We have macro hygiene for identifers, meaning names declared inside the macro don't leak into code that is passed in at the macro use site. We should have the same for unsafey, ideally: To decide whether code is considered to be in an unsafe block, we should be aware of macros, so that in your identity example, transmute is not considered to be written inside an unsafe block -- because the code was written outside the macro body but the unsafe block was declared inside the macro body.

4 Likes

As an aside, I generally don’t advocate for using unsafe in a macro as it can be very hard to reason about how it may be (ab)used. Consider for example this contrived library for reading from a 2D array, where the library initially appears safe when looked at in isolation, but if the macro is passed custom types which overload the arithmetic operations all assumptions are broken and the macro can read out of bounds.

However, this post aims to propose a more sensible default behavior for interacting with macros intending to create safe constructions which require underlying unsafe.

To clarify, the problem is that unsafe is an implementation detail of this macro, and shouldn’t affect how external safe code interacts with it, but in my example it does:

let x = value_equals_unsafe_operation!(*a.get_unchecked(100));

It’s valid to pass in additional unsafe code (dereferencing an out of bounds pointer) as an expression to this macro without an error.

I don’t think this current behavior is a preferable default, as it is not obvious to the macro author that this is possible, and the suggestions for preventing this (matching the expression, or assigning the expression to a temporary variable) are error prone (easy to forget when writing or refactoring macros), and are not aesthetically pleasing.

I think if code does intend for this behavior (creating wrappers for unsafe, to allow hiding external implicit unsafe code in expressions) it is bad hygiene, and shouldn’t be allowed by default:

macro_rules! identity {( $expr:expr ) => ( unsafe { $expr } )}

fn main ()
{
  // look, no unsafe !
  identity!(
    ::std::mem::transmute::<(), ()>(())
  );
}

The suggestion of creating a new unsafe_expr to retain the current behavior would work, but I really think any use cases that depend on this are bad hygiene and should prefer always being explicit when their expressions require unsafe:

macro_rules! identity {( $expr:expr ) => ($expr)}

fn main ()
{
  identity!(
    unsafe { ::std::mem::transmute::<(), ()>(()) }
  );
}
1 Like

Thanks, “unsafe hygiene” makes sense to me now.

If genuine unsafe hygiene is a long ways off, maybe we could have a clippy lint against using potentially complex matchers like $item, $expr and $tt inside an unsafe block? A macro with $ident in unsafe seems much harder to abuse.

1 Like

Yep, that is what I meant.

Byt ideally, we should still allow some way to circumvent it (the problem is accidentally wrapping a user-provided expression inside an unsafe context before it gets evaluated; but we should still allow macro creators to do that on purpose, hence my "special metavar type" suggestion).

There can be a lifetime related issue regarding temporary variables within the expression, so the ::std::dbg! macro uses the match with a single irrefutable pattern trick to get around that. I thus think using the match instead of the let should give the macro a slightly better usability.

You can, as @RalfJung pointed out, use a simple let instead of the ugly match, it won't change usability 99% of the time (see above).

It is not that much error prone with a single rule of thumb: no metavariables (macro vars) within an unsafe scope (unless intended, of course).

PS: on mobile so I apologie for typos and not linking to the lifetime issue, will do so later.

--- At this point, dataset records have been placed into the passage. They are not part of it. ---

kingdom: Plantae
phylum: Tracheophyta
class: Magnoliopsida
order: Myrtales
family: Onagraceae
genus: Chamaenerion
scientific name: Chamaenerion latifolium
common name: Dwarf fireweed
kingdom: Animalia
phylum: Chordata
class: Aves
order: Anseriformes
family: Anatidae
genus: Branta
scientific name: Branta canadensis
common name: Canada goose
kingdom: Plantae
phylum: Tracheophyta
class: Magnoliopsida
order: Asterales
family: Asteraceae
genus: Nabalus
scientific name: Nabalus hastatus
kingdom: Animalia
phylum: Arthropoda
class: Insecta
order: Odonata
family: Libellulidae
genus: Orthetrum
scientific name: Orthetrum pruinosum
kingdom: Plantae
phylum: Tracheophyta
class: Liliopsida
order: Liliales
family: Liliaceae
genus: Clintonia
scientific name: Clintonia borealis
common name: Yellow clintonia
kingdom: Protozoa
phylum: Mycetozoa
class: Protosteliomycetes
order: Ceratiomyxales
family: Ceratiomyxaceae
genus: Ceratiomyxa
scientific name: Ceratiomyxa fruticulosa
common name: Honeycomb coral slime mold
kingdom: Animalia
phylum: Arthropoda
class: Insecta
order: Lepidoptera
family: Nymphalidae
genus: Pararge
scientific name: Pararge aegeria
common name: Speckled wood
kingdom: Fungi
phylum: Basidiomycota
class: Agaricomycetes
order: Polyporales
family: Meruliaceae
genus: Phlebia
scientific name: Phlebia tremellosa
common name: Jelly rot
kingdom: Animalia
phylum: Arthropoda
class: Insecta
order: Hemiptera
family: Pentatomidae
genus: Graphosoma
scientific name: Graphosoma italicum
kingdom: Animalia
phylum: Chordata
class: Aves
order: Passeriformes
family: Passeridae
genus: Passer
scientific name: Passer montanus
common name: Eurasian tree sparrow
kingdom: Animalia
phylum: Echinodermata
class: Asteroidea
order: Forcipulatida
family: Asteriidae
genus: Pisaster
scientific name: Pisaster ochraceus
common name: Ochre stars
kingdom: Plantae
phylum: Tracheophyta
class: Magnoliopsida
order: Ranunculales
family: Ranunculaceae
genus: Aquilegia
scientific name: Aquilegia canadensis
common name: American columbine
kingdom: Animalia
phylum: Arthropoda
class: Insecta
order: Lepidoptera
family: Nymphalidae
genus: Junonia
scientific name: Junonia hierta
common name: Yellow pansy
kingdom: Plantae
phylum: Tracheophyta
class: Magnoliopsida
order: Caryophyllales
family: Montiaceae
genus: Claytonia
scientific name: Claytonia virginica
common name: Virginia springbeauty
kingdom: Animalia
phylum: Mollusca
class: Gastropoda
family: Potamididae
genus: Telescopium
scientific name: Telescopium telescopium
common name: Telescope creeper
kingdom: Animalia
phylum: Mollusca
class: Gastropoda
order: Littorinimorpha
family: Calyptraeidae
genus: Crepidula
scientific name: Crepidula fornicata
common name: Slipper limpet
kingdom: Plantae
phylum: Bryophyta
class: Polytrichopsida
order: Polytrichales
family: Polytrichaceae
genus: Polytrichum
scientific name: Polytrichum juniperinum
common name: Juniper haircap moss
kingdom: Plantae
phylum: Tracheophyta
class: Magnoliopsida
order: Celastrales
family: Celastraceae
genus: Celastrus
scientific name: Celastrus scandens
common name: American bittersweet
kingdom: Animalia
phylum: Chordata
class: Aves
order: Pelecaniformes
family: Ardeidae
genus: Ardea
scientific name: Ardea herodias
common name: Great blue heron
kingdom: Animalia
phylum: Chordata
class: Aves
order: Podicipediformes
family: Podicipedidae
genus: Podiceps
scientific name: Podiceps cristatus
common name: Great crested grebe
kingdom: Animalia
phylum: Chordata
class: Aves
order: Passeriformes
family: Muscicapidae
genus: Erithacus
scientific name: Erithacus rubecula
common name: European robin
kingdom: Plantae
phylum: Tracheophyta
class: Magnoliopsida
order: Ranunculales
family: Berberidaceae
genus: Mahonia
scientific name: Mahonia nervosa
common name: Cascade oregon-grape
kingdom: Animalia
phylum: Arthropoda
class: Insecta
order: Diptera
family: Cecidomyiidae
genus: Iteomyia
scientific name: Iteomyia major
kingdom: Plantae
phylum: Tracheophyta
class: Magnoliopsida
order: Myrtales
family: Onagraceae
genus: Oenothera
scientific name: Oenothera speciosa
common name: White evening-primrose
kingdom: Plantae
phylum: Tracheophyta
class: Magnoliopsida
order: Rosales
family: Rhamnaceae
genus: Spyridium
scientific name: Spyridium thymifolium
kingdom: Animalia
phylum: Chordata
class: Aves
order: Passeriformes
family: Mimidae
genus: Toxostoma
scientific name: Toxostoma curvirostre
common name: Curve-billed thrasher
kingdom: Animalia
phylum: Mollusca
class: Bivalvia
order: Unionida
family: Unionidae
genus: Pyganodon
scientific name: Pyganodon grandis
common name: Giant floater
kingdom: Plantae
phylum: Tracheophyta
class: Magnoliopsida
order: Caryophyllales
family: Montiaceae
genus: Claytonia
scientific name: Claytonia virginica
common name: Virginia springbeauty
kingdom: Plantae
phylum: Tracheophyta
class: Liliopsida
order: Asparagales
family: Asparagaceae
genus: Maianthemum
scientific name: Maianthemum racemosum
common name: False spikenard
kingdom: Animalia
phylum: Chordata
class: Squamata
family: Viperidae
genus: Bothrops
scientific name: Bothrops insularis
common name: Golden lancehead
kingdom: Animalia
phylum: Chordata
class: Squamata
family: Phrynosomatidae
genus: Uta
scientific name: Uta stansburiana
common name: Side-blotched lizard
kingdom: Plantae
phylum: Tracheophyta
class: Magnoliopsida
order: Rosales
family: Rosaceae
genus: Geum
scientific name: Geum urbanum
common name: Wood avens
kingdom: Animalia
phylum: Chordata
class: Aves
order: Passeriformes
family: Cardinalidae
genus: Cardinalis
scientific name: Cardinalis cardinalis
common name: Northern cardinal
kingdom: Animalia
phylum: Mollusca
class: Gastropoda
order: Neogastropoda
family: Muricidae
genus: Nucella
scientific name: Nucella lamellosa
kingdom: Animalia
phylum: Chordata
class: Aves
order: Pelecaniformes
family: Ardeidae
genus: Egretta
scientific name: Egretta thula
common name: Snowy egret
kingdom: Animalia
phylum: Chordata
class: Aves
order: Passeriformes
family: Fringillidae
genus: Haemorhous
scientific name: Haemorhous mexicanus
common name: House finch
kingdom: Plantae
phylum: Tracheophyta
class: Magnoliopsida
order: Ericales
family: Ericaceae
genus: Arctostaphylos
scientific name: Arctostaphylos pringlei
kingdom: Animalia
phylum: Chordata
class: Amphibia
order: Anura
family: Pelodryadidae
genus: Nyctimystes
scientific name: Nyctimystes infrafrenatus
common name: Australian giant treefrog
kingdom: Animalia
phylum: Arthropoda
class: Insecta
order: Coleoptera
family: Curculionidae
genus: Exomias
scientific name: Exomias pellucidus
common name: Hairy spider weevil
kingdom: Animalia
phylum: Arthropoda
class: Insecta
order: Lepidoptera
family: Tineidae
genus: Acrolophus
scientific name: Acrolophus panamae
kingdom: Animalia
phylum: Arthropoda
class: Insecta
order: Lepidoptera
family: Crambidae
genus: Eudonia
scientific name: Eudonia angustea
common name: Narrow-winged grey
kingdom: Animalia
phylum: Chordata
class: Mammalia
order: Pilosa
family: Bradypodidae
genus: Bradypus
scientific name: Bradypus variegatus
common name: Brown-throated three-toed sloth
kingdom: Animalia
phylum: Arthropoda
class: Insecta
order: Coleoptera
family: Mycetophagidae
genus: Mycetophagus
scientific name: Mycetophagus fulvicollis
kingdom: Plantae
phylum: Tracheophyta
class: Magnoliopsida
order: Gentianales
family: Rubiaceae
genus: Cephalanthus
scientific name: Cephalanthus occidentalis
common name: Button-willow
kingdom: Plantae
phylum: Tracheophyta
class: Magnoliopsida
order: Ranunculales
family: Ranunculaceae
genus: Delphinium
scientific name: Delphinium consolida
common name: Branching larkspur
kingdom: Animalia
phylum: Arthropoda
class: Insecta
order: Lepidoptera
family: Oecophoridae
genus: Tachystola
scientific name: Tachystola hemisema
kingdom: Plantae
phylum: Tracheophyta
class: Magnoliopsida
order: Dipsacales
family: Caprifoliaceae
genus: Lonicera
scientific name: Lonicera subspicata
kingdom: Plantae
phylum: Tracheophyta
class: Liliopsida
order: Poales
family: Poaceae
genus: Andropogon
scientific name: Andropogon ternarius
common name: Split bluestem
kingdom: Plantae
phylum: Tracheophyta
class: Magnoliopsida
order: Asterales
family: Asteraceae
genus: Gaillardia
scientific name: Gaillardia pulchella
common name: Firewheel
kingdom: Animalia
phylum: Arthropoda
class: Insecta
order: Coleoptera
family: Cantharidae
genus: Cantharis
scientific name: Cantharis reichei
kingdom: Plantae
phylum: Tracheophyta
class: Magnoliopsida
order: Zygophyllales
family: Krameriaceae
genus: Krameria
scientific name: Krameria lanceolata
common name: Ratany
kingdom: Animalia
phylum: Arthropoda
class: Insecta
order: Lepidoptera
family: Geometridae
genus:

The compiler already has support for this. We'd just need to emit it at the appropriate sites, but that would cause a breaking change. I think the idea solution is to create an unstable safe block feature that the macro expansion code can wrap around all expression arguments passed to a macro. Instead of erroring with a hard error, we'd emit a future incompatibility lint.

2 Likes

This topic was automatically closed 90 days after the last reply. New replies are no longer allowed.